As I hit “publish” on this piece, “Lean on Pete,” one of 2018’s best releases, is available to stream on Amazon Prime. You should do so as soon as possible, provided your heart is open to being broken in the most artful and least sensational of ways.
The film stuck with me from the first time I saw it at the 2017 Toronto International Film Festival. There, in my review for Slashfilm, I wrote:
“Andrew Haigh’s Lean on Pete is a social realist drama of the highest order, combining the gentle pastoral touch of David Lynch’s The Straight Story with a probing sympathy for individuals on the edge of society recalling the best of the Dardenne brothers. There’s no armchair sociology here, just rich character observation steeped in a spirit of compassion. Haigh never veers into grandstanding “issues movie” territory or troubled youth drama. It’s just the story of an adolescent boy in need of the tiniest bit of permanence and security.

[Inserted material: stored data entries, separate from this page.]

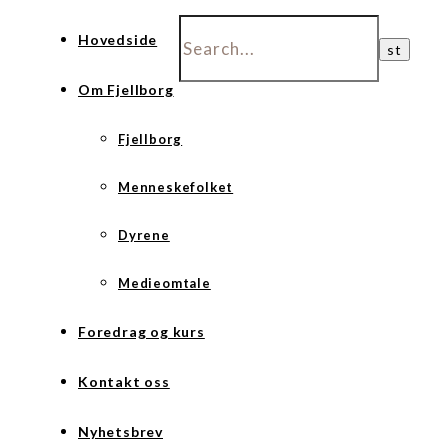
Hovedside
Om Fjellborg
Fjellborg
Menneskefolket
Dyrene
Medieomtale
Foredrag og kurs
Kontakt oss
Nyhetsbrev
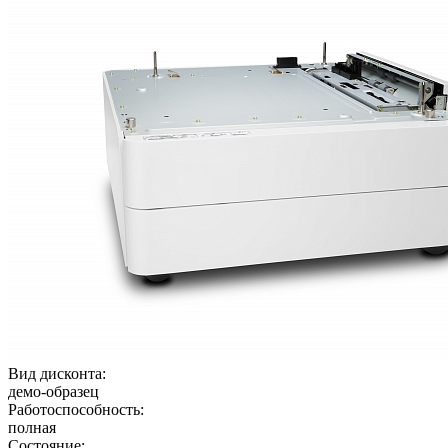
Вид дисконта:
демо-образец
Работоспособность:
полная
Состояние:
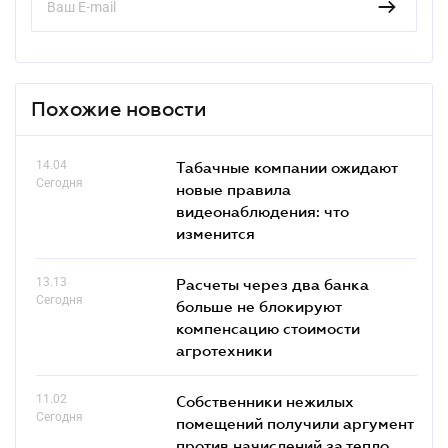
Похожие новости
14.04
Табачные компании ожидают
Сегодня
новые правила
видеонаблюдения: что
изменится
13.13
Расчеты через два банка
Сегодня
больше не блокируют
компенсацию стоимости
агротехники
11.02
Собственники нежилых
Сегодня
помещений получили аргумент
против начислений за тепло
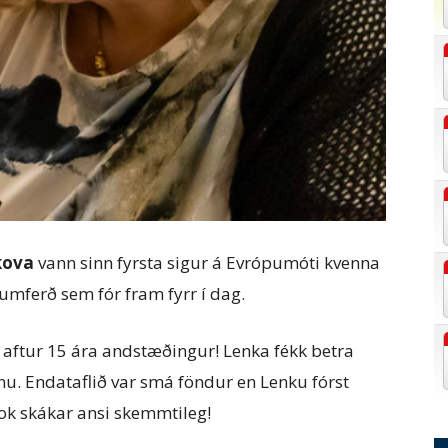
kova
vann sinn fyrsta sigur á Evrópumóti kvenna
 umferð sem fór fram fyrr í dag.
u, aftur 15 ára andstæðingur! Lenka fékk betra
nu. Endataflið var smá föndur en Lenku fórst
 lok skákar ansi skemmtileg!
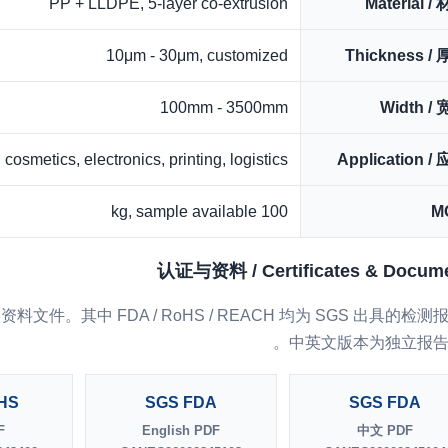
PP + LLDPE, 5-layer co-extrusion
Material /
10μm - 30μm, customized
Thickness /
100mm - 3500mm
Width /
cosmetics, electronics, printing, logistics
Application /
100 kg, sample available
M
认证与资料 / Certificates & Docum
件。其中 FDA / RoHS / REACH 均为 SGS 出具的检测
中英文版本为独立报告
HS
SGS FDA
SGS FDA
F
English PDF
中文 PDF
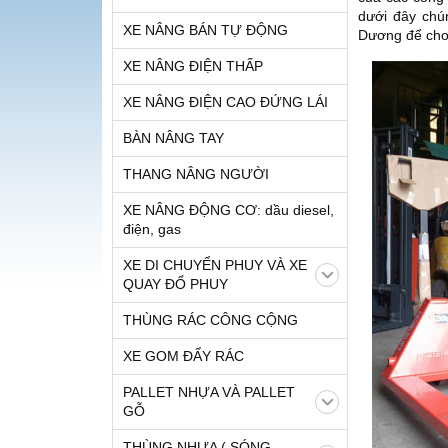
dưới đây chún
XE NÂNG BÁN TỰ ĐỘNG
Dương để cho 
XE NÂNG ĐIỆN THẤP
XE NÂNG ĐIỆN CAO ĐỨNG LÁI
BÀN NÂNG TAY
THANG NÂNG NGƯỜI
XE NÂNG ĐỘNG CƠ: dầu diesel,
điện, gas
XE DI CHUYỂN PHUY VÀ XE
QUAY ĐỔ PHUY
THÙNG RÁC CÔNG CỘNG
XE GOM ĐẨY RÁC
PALLET NHỰA VÀ PALLET
GỖ
THÙNG NHỰA ( SÓNG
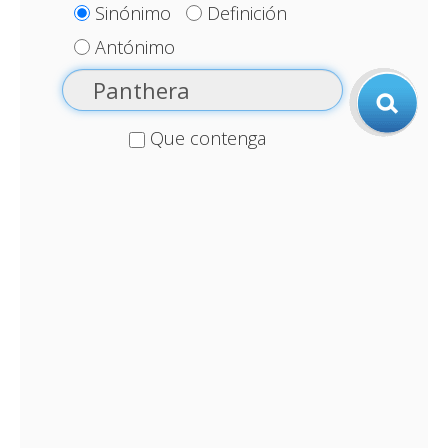
Sinónimo
Definición
Antónimo
Que contenga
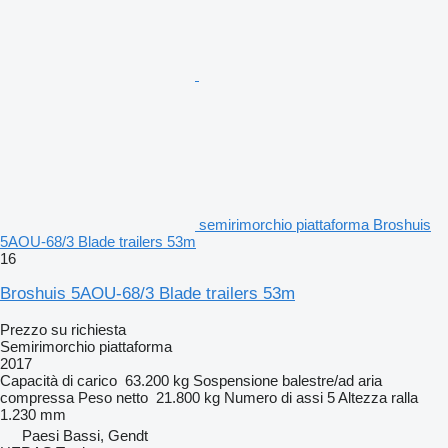
semirimorchio piattaforma Broshuis
5AOU-68/3 Blade trailers 53m
16
Broshuis 5AOU-68/3 Blade trailers 53m
Prezzo su richiesta
Semirimorchio piattaforma
2017
Capacità di carico
63.200 kg
Sospensione
balestre/ad aria
compressa
Peso netto
21.800 kg
Numero di assi
5
Altezza ralla
1.230 mm
Paesi Bassi, Gendt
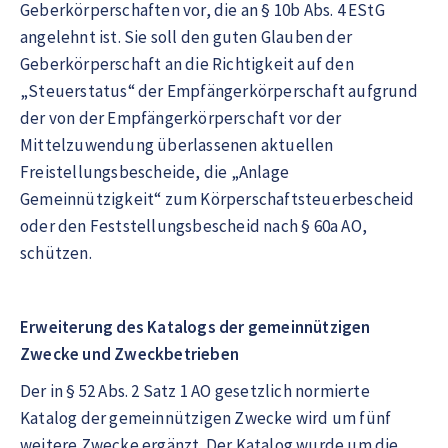
Geberkörperschaften vor, die an § 10b Abs. 4 EStG
angelehnt ist. Sie soll den guten Glauben der
Geberkörperschaft an die Richtigkeit auf den
„Steuerstatus“ der Empfängerkörperschaft aufgrund
der von der Empfängerkörperschaft vor der
Mittelzuwendung überlassenen aktuellen
Freistellungsbescheide, die „Anlage
Gemeinnützigkeit“ zum Körperschaftsteuerbescheid
oder den Feststellungsbescheid nach § 60a AO,
schützen.
Erweiterung des Katalogs der gemeinnützigen
Zwecke und Zweckbetrieben
Der in § 52 Abs. 2 Satz 1 AO gesetzlich normierte
Katalog der gemeinnützigen Zwecke wird um fünf
weitere Zwecke ergänzt. Der Katalog wurde um die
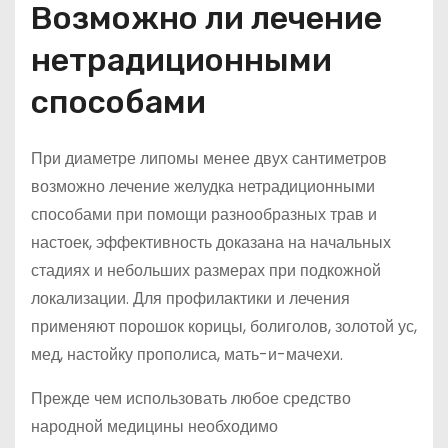
Возможно ли лечение
нетрадиционными
способами
При диаметре липомы менее двух сантиметров
возможно лечение желудка нетрадиционными
способами при помощи разнообразных трав и
настоек, эффективность доказана на начальных
стадиях и небольших размерах при подкожной
локализации. Для профилактики и лечения
применяют порошок корицы, болиголов, золотой ус,
мед, настойку прополиса, мать-и-мачехи.
Прежде чем использовать любое средство
народной медицины необходимо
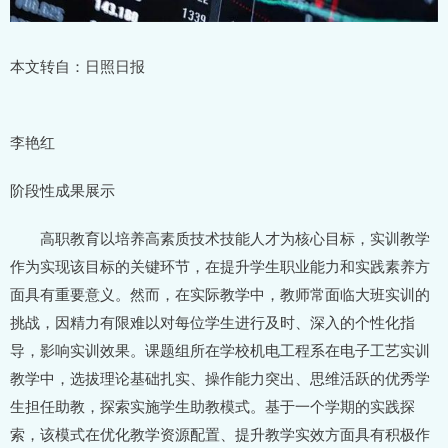
本文转自：日照日报
李艳红
阶段性成果展示
高职教育以培养高素质技术技能人才为核心目标，实训教学
作为实现该目标的关键环节，在提升学生职业能力和实践素养方
面具有重要意义。然而，在实际教学中，教师常面临大班实训的
挑战，因精力有限难以对每位学生进行及时、深入的个性化指
导，影响实训效果。课题组所在学校机电工程系在电子工艺实训
教学中，选拔理论基础扎实、操作能力突出、思维活跃的优秀学
生担任助教，探索实施学生助教模式。基于一个学期的实践探
索，该模式在优化教学资源配置、提升教学实效方面具有积极作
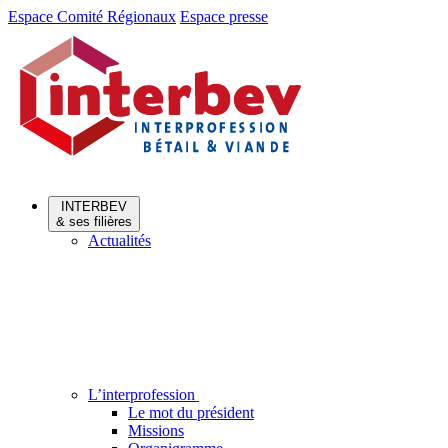
Aller
Aller
Espace Comité Régionaux
Espace presse
au
au
menu
contenu
INTERBEV
& ses filières
Actualités
L’interprofession
Le mot du président
Missions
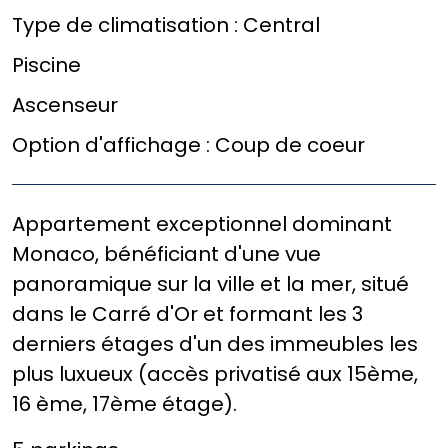
Type de climatisation :
Central
Piscine
Ascenseur
Option d'affichage :
Coup de coeur
Appartement exceptionnel dominant
Monaco, bénéficiant d'une vue
panoramique sur la ville et la mer, situé
dans le Carré d'Or et formant les 3
derniers étages d'un des immeubles les
plus luxueux (accès privatisé aux 15ème,
16 ème, 17ème étage).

Without the slightest whiff of personification or anthropomorphism, a bond develops between Charley [the teenaged protagonist] and Lean on Pete [the titular horse], unlike the usual cinematic connection between boy and animal. The horse does not exist to teach Charley some lesson about himself or life. He’s an extension of Charley himself, an object onto which he can project some of the greatest aspirations he holds for an uncertain future. When he’s with Lean on Pete, Plummer’s smile is radiant enough to power all the stadium lights at the racetrack, which makes the slow disappearance of that grin even more devastating.”